Affine Geometry – What Does Affinely Independent Mean and Its Importance

affine-geometry

I was studying linear optimization and i saw the term Affine independence. I came across this http://www.cis.upenn.edu/~cis610/geombchap2.pdf while trying to get a better understanding of the topic.

What does it mean to be Affinely independent ? Why is it important to learn ? I know that an affine function is basically just a vector added to a point.

For example, if I am talking about linear independence, saying that the vectors $[a_1 \ b_1], [a_2 \ b_2]$ and $[a_3 \ b_3]$ are linearly independent would give me the notion that these 3 vectors lie in a 3 dimensional space; and that they lie in a 2 dimensional space if only one of it is a linear combination of the other two.

Best Answer

Roughly speaking, affine independence is like linear independence but without the restriction that the subset of lower dimension the points lie in contains the origin.
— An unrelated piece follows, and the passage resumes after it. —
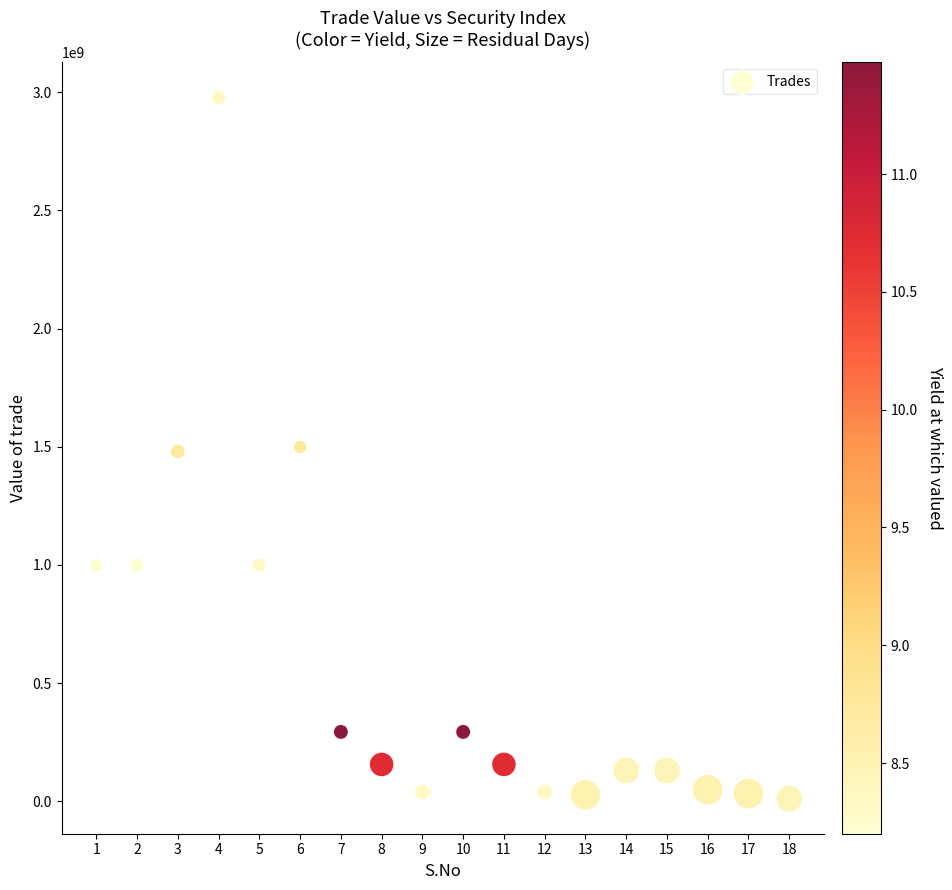

What is the range of X values (max minus min)?

17.0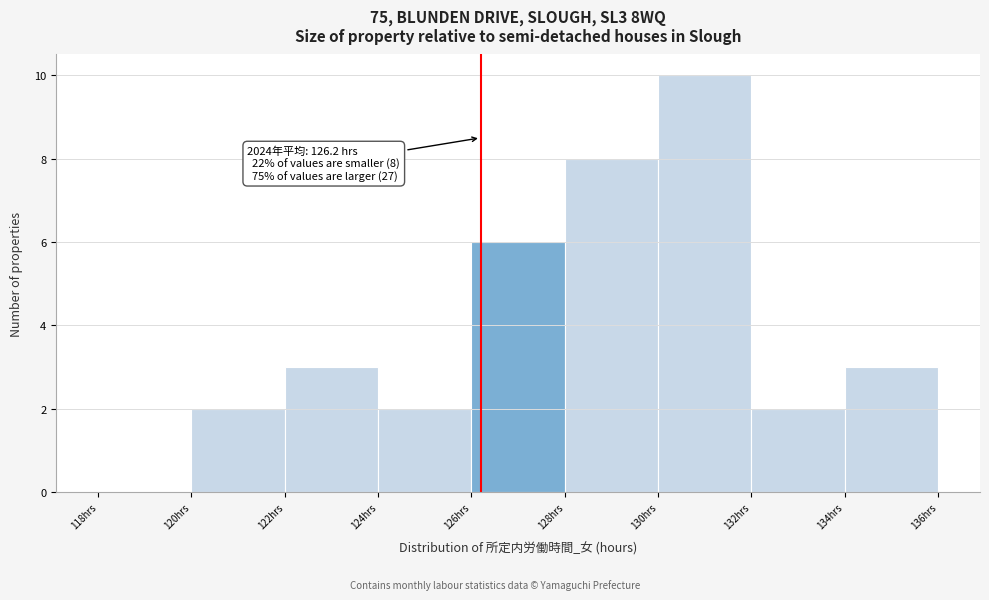

Which range on the x-axis has the tallest bar?

130 to 132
So three points in space are affinely independent if the smallest flat thing containing them is a plane. They're affinely dependent if they lie on a line (or are the same point).

A set of points is affinely dependent if and only if when you subtract one of them from the others the resulting set (excluding the $0$ vector that results from subtracting the one you chose from itself) is linearly dependent.

The language of affine independence is useful if you don't really care where the origin is in your representation of $n$-space. That might be the case if the points are vectors of $n$ numerical attributes, one vector for each participant in a survey. The page you link to suggests "free vectors" in physics as another motivation for affine geometry.